Lucasfilm fand all das zwar an sich gut, war aber ein Jahr nach Die Rückkehr der Jedi-Ritter noch nicht bereit für so viel Fortschritt: „Sie reagierten sehr positiv”, erzählte Boudreaux später. „Sie sagten, dass die neuen Charaktere und Fahrzeuge alle sehr nach Star Wars aussahen und dass sie es wirklich zu schätzen wussten, dass wir das Ganze am Laufen halten wollten. Aber sie waren einfach nicht bereit, auf diese Weise vorzugehen.“
Nach dem kommerziellen Misserfolg der Spielzeuge zu den beiden 80er-Trickserien Ewoks und Droids wurden die Star-Wars-Produkte von Kenner 1986 komplett eingestellt. Kleinere Happy Ends für The Epic Continues gab es dann aber doch noch: Die Konzeptzeichnungen für Palpatines Garde, die Nilo Rodis-Jameros für Die Rückkehr der Jedi-Ritter angefertigt hatte und die Kenner als Vorlage für Atha Prime verwendet hatte, dienten im Comic-Epos Das dunkle Imperium Anfang der 90er Jahre als Vorlage für die Garde des Klon-Imperators. Auch verschiedene Droiden- und Schiffsdesigns aus dem Konzept tauchten in Comics wie Crimson Empire II wieder auf, und viele Ideen wurden auch in Rollenspielbüchern verwendet.

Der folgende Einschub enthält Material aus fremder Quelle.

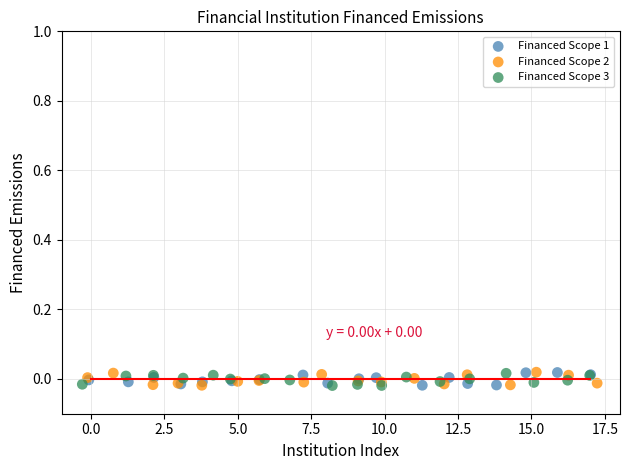

What are all the series names shown in the legend?

Financed Scope 1, Financed Scope 2, Financed Scope 3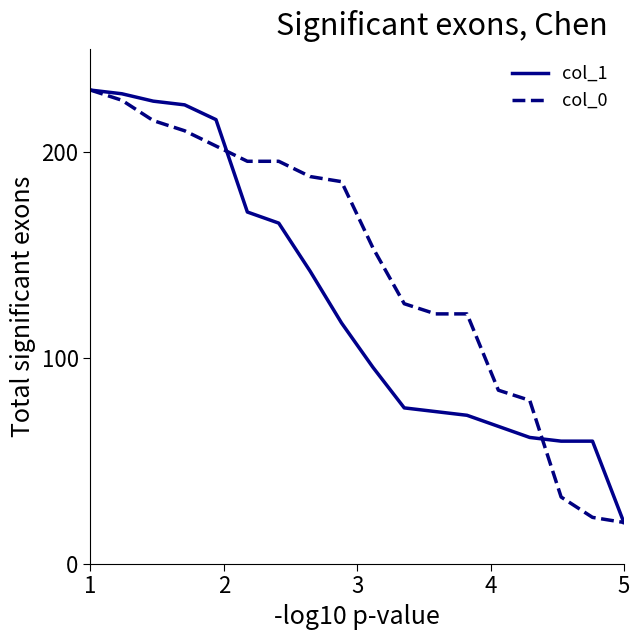

List the series in order of their overall mean, lowest first.

col_1, col_0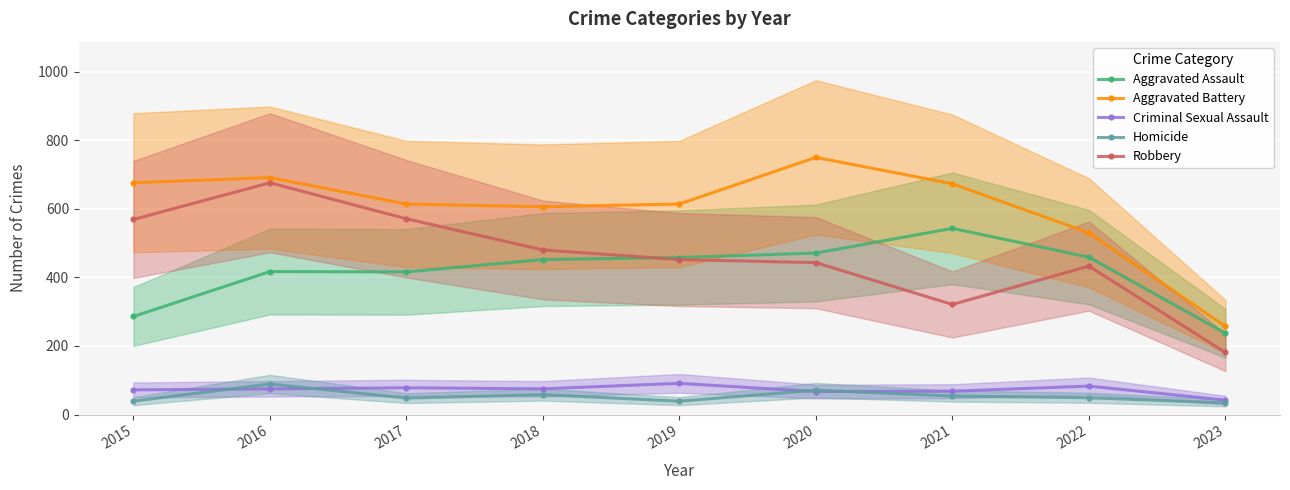

Reading left to right, what are all the values shown in this chart?

Aggravated Assault: 286	417	416	452	458	471	543	459	237
Aggravated Battery: 676	691	614	606	614	750	673	530	257
Criminal Sexual Assault: 72	75	78	75	91	67	68	83	42
Homicide: 39	89	48	58	39	71	54	49	34
Robbery: 569	676	571	480	452	443	321	433	181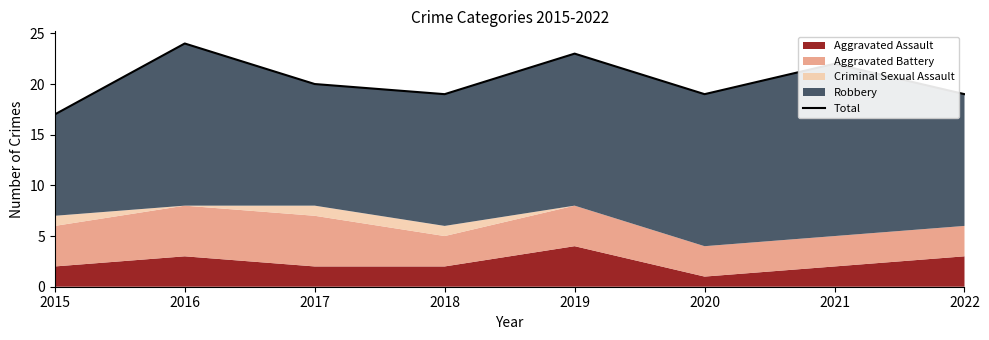

Rank the categories by value from highest to lowest.

2016, 2019, 2021, 2017, 2018, 2020, 2022, 2015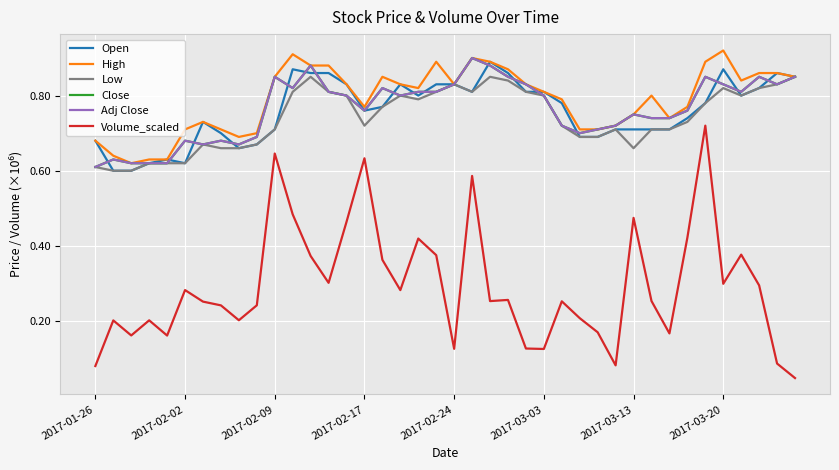

Is this an area chart (filled region under the line)?

No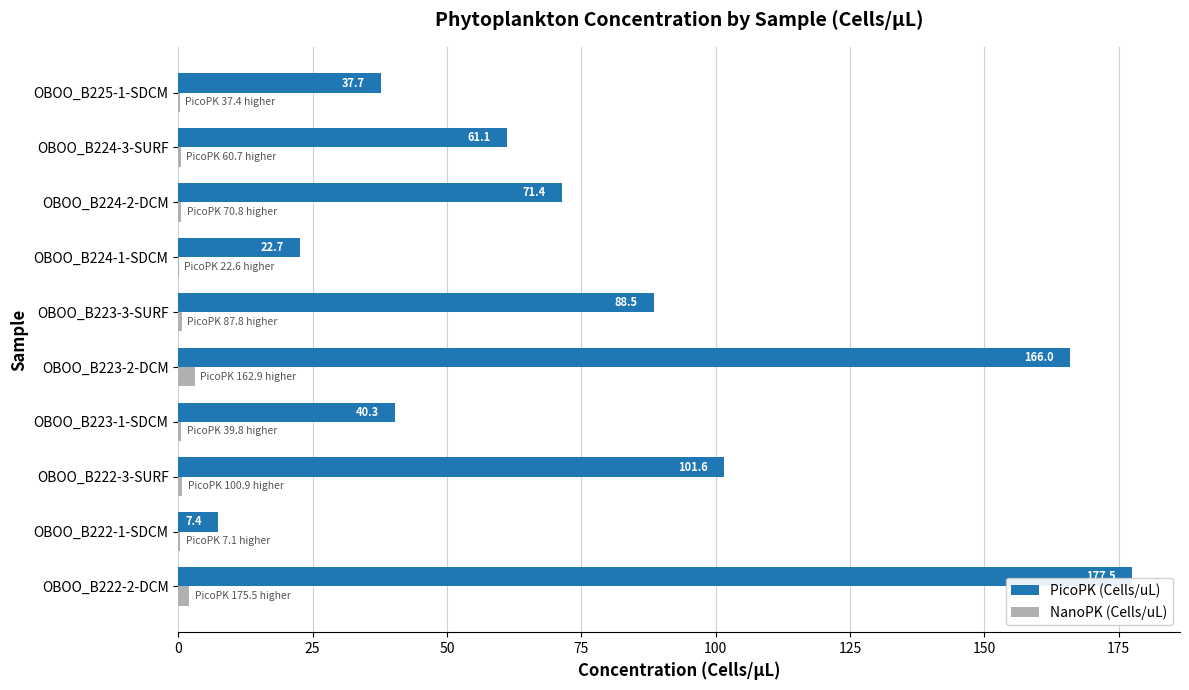

True or false: PicoPK (Cells/uL) has a value of 88.5 at OBOO_B223-3-SURF.

True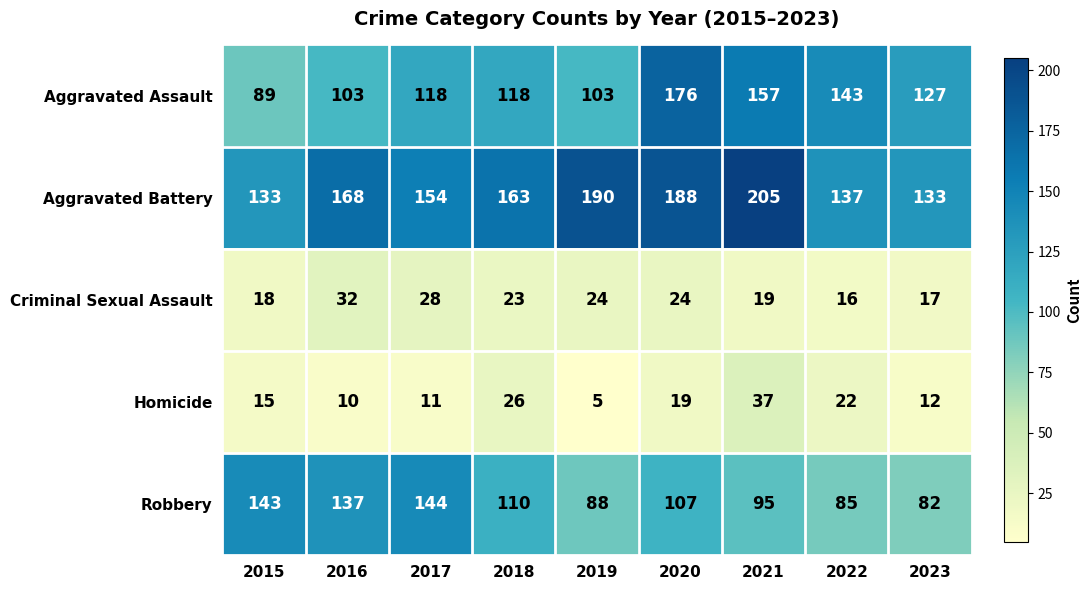

Rank the series by their maximum value, from highest to lowest.

Aggravated Battery, Aggravated Assault, Robbery, Homicide, Criminal Sexual Assault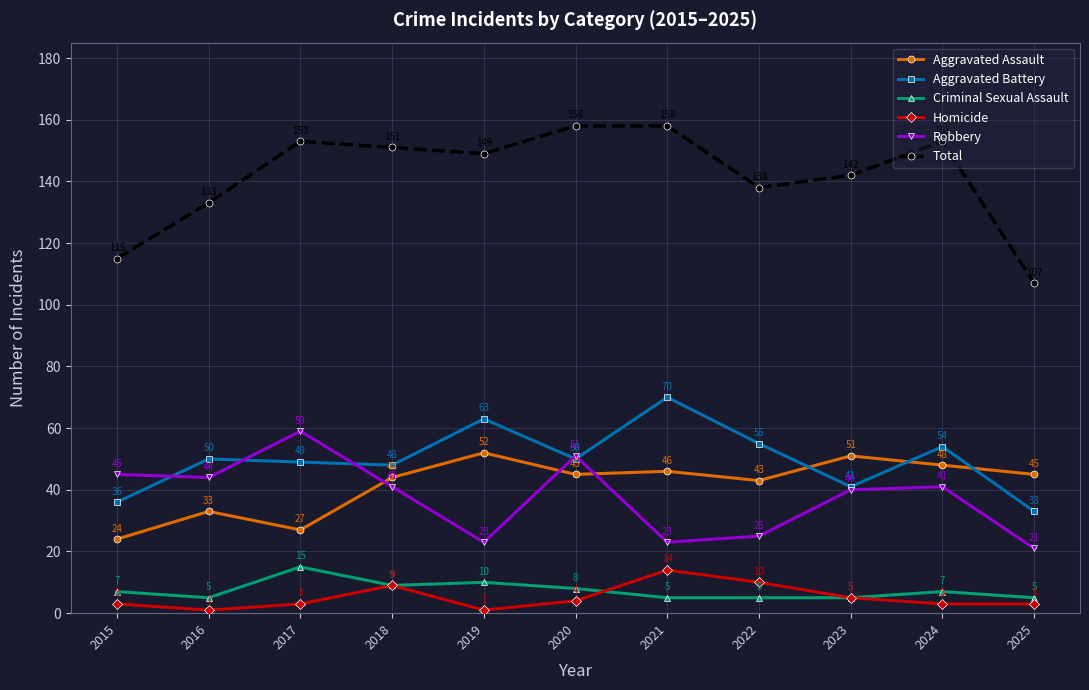

Where is Total nearest to the value 132?

2016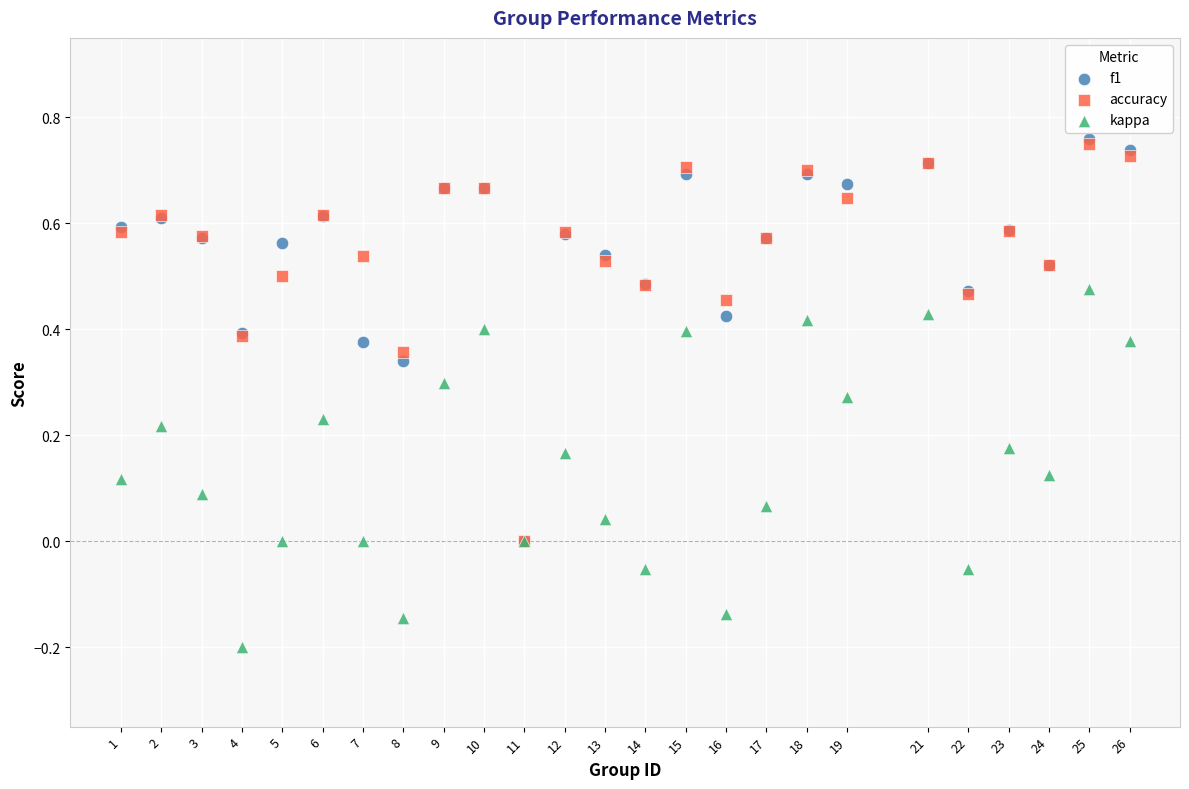

Which series has the widest spread of Y values?

f1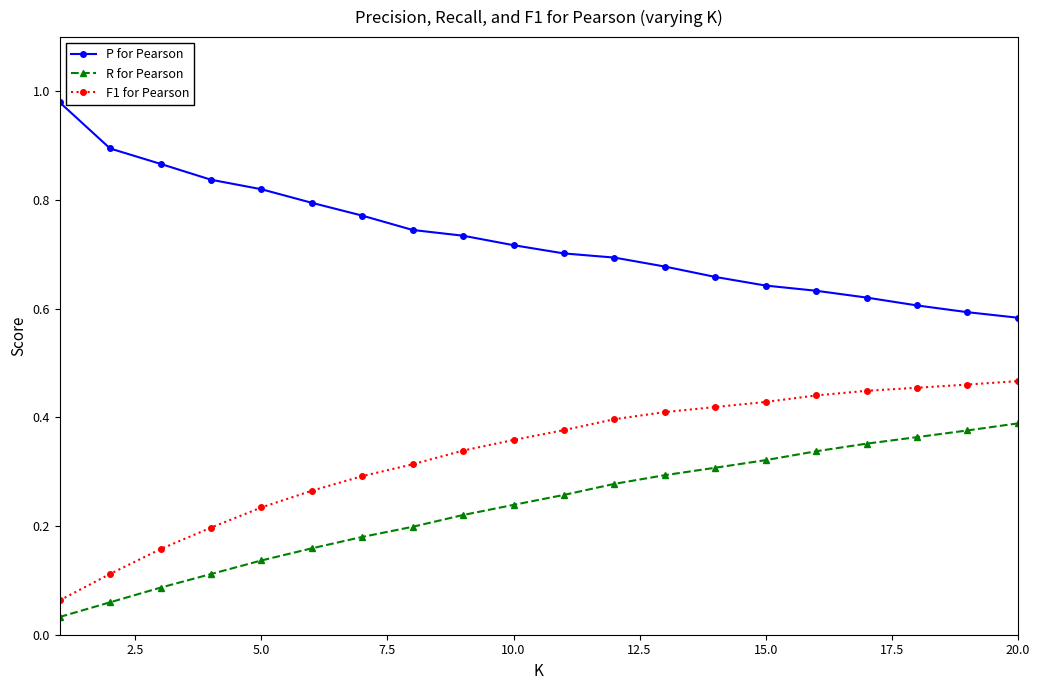

What is the sum of all R for Pearson values?

4.7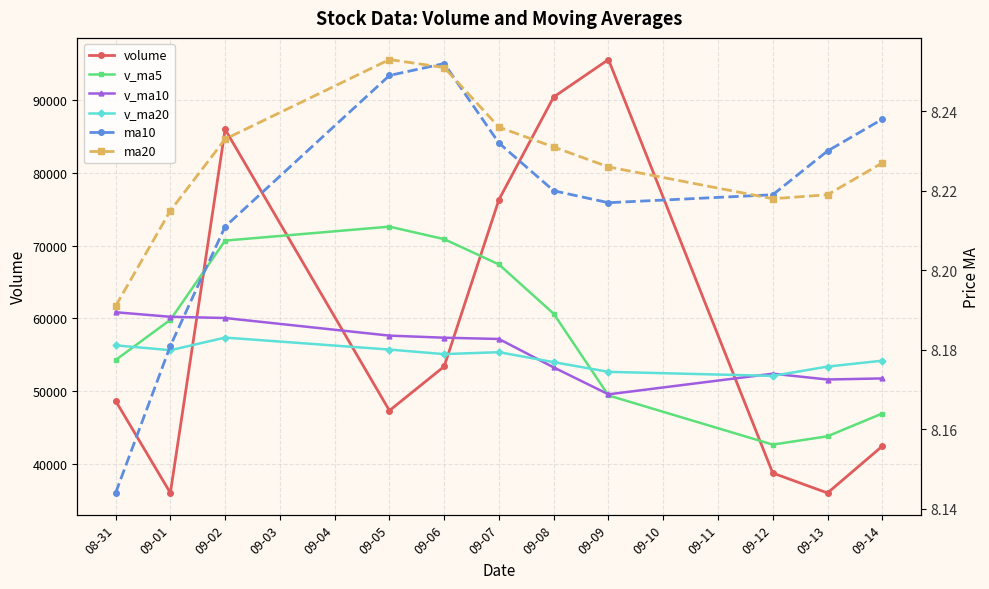

How many series are shown in this chart?

6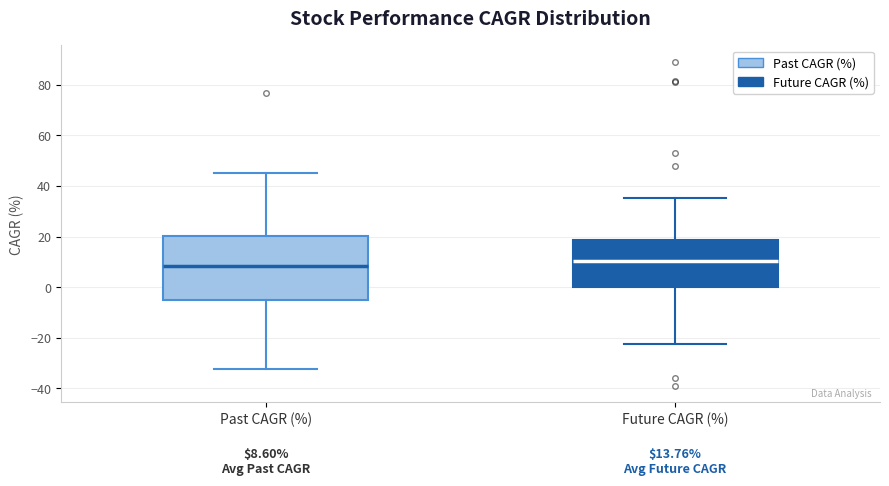

Comparing the boxes themselves (not the whiskers), which one is the tallest?

Past CAGR (%)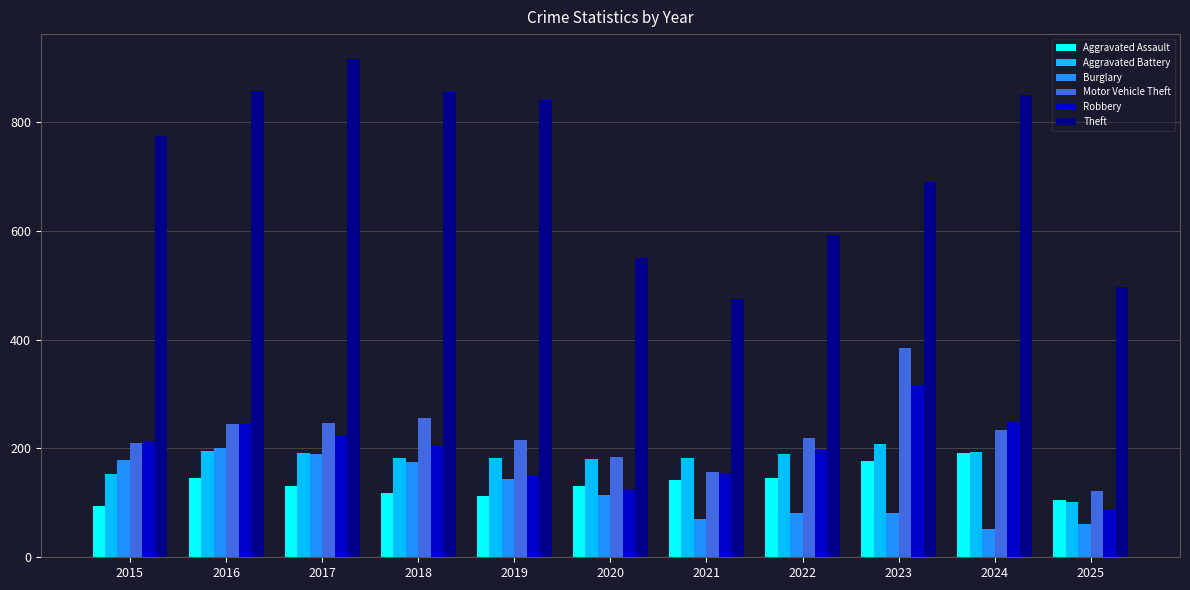

What is the smallest value displayed?

52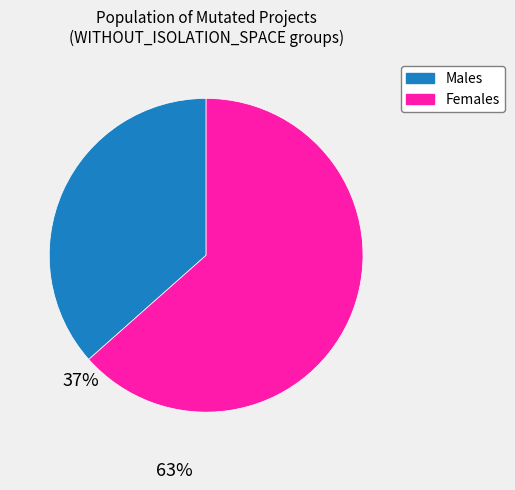

Do Males and Females together represent more than half of the pie?

Yes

Vor allem aber lebte der Geist des „Es muss weitergehen” unter den Star-Wars-Schöpfern weiter und führte Anfang der 1990er Jahre auch ohne Kinofilm zu einer regelrechten Renaissance der Saga in Form der Thrawn-Trilogie und von Das dunkle Imperium, die beide durch das von ihnen begründete Erweiterte Star-Wars-Universum auch zu neuen Actionfiguren und Produktlinien beitrugen. Das Epos wurde in diesem Sinne letztlich also wirklich fortgesetzt.